A letter written by Dan McCarthy, a medical manpower manager with the HSE, to a number of colleagues on May 26th, states the council was informed late last year “that the Pres is the biggest obstacle we have to recruiting doctors from outside the EU”.

He said he had 448 personnel files for doctors from India and Pakistan in his office who had been interviewed and were “ready to take up duty with a few weeks’ notice”, but “the only barrier is Medical Council registration”.

He noted about 400 junior doctor positions would remain vacant in July when junior doctors rotate posts as part of their training. “Most of these will probably be filled by agency staff, but that is not the solution,” he added.

The council, in a statement, said it would continue to co-operate with the HSE to help resolve the difficulties the HSE is experiencing in filling junior doctor posts. But it said the council “cannot compromise the robustness of the registration process by fast-tracking or streamlining processes which could potentially affect the levels of protection afforded to the public”.

Last night, Dr Philip Crowley, director of quality and patient safety with the HSE, said the HSE was not at loggerheads with the council. He said regardless of what a colleague wrote, he respected the laws the council had to abide by to protect patients.
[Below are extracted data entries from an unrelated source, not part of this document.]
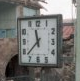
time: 11:37
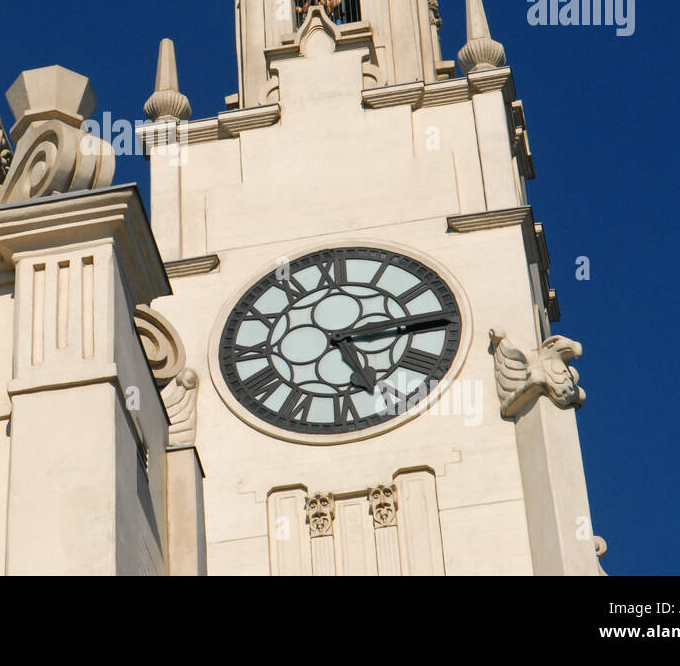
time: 5:14
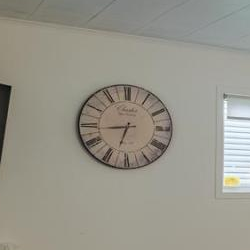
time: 6:43
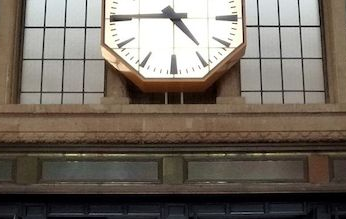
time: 4:45
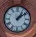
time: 1:08
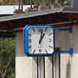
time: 1:02
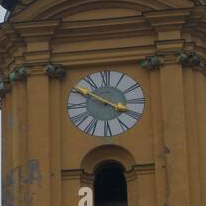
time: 3:49
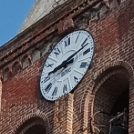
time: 9:12
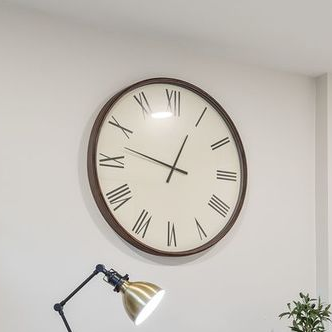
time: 12:47
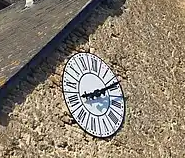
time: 8:09
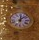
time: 12:07
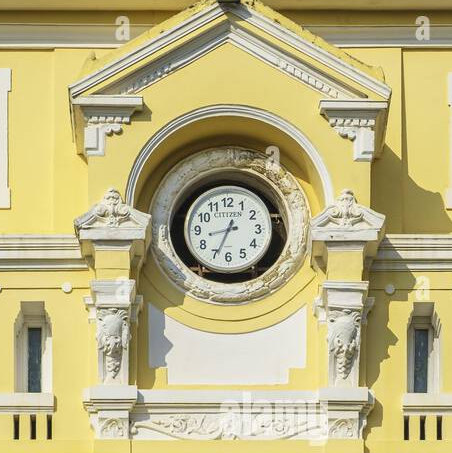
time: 12:34
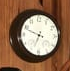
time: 6:48
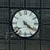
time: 4:21
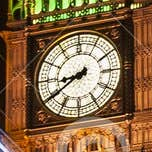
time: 8:39
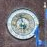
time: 5:57
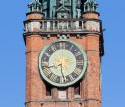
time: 8:27
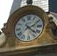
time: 2:22
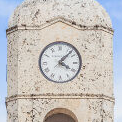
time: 4:07
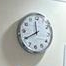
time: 11:40
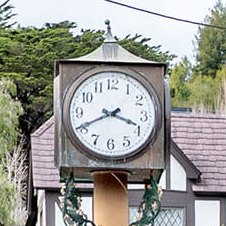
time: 3:40
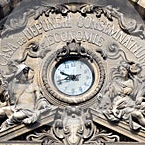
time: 9:42
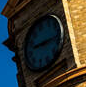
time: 9:15
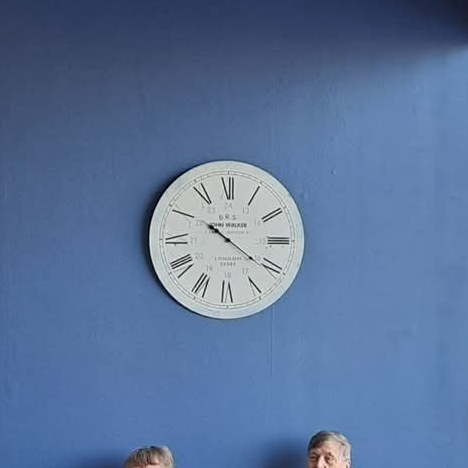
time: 10:20
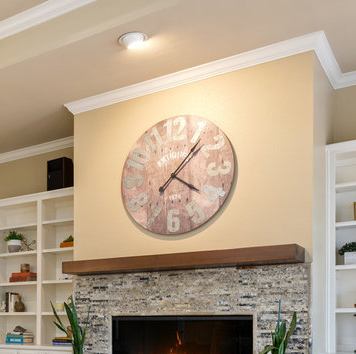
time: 4:07
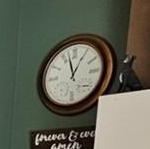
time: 12:57
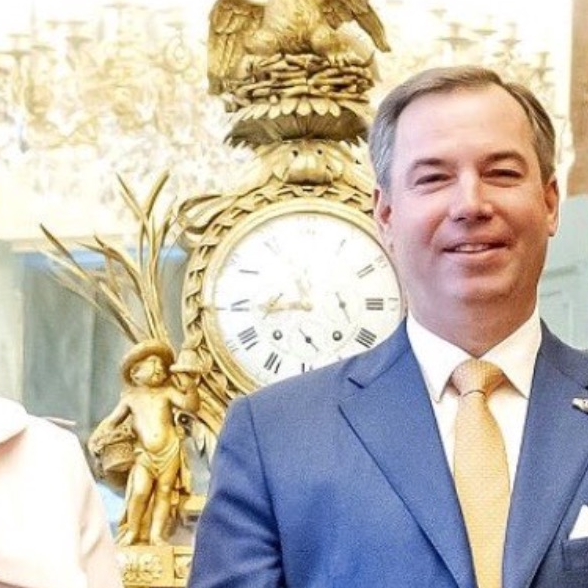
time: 11:42
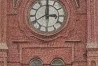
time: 3:00
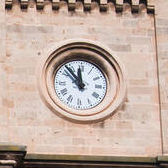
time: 11:52
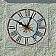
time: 10:03
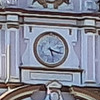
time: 5:18
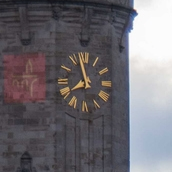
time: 7:58
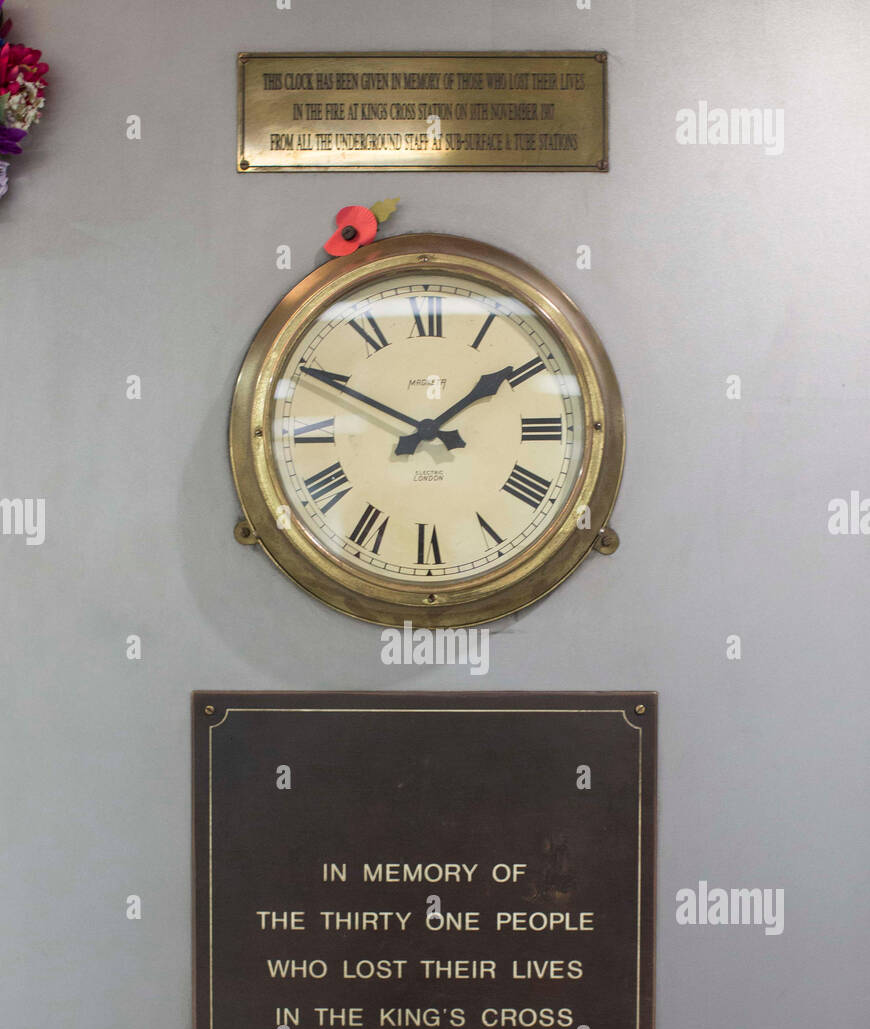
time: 1:49
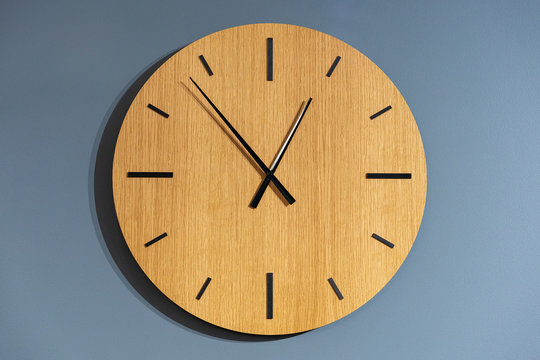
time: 12:53
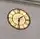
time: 1:31
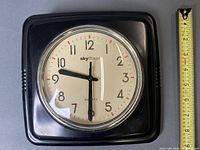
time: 9:30
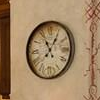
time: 11:05
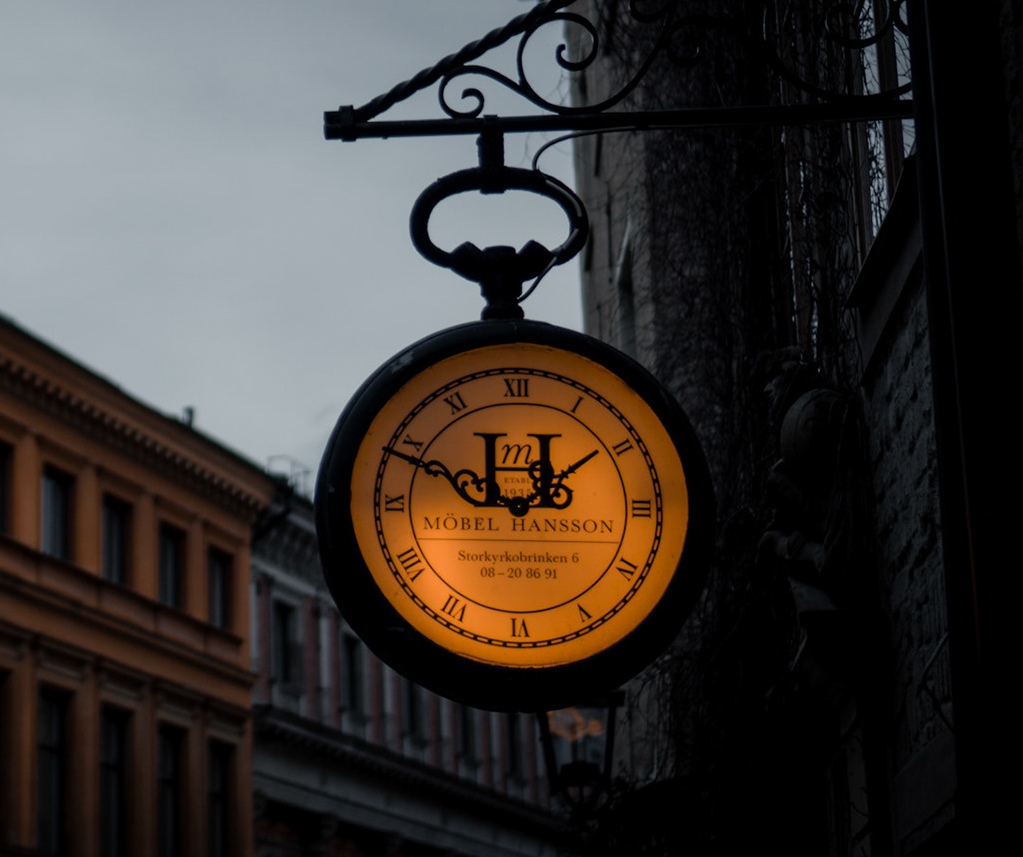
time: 1:48
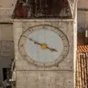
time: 3:50
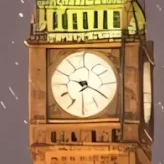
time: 9:20
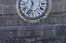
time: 11:32
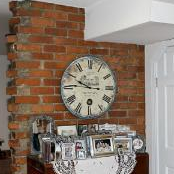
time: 9:45
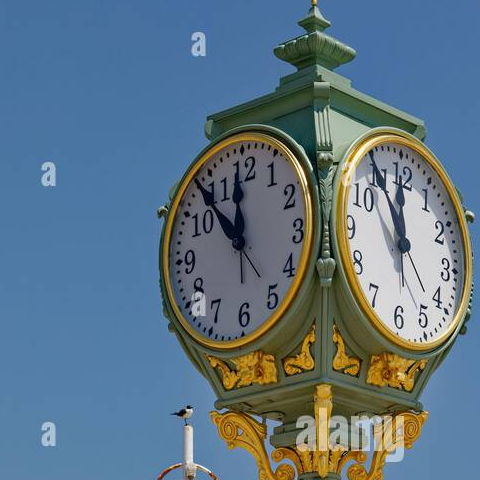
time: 11:53
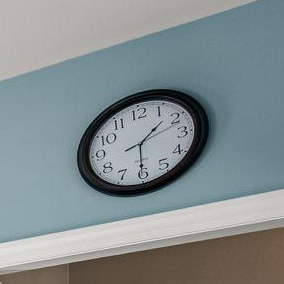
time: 1:30
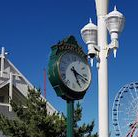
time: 5:18
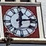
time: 12:13
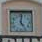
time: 5:00
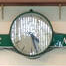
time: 4:27
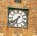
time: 6:38
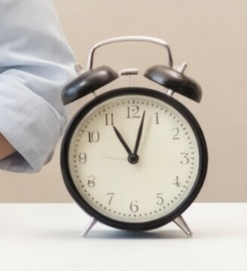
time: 11:02
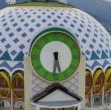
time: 5:31
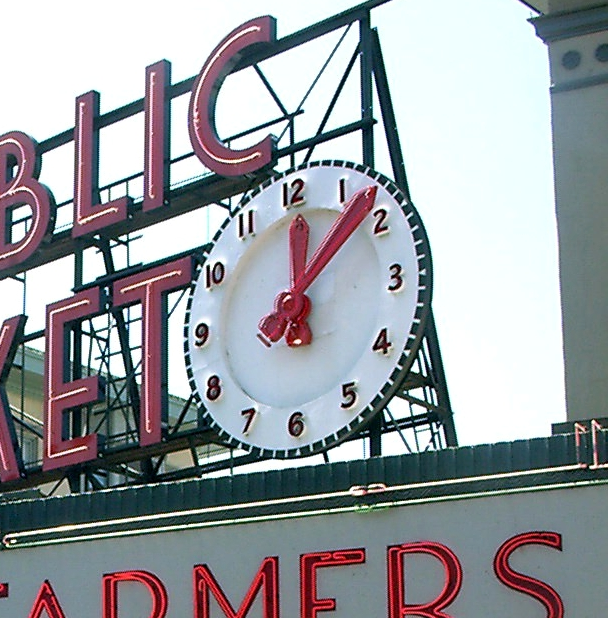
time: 12:07
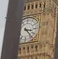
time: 3:22
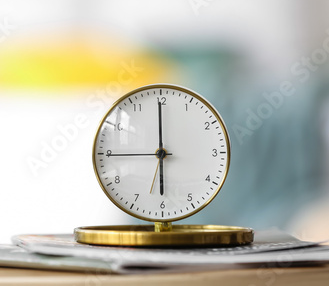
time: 5:59
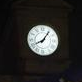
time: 8:06
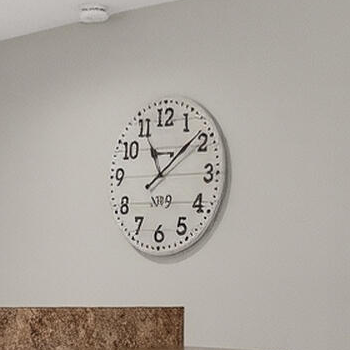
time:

He did not believe the Pres was an obstacle to recruitment of junior doctors from overseas and said doctors from India and Pakistan would be “supported” by the HSE to come and sit the clinical exam if necessary.

He also said it was challenging but not impossible to have this process completed by July 11th, when posts fall vacant. Other HSE sources suggested the number of junior doctor posts which will have to be filled by applicants from India and Pakistan was now closer to 200 than 400 and that up to 70 of the applicants from those countries would be exempted from taking the Pres exam.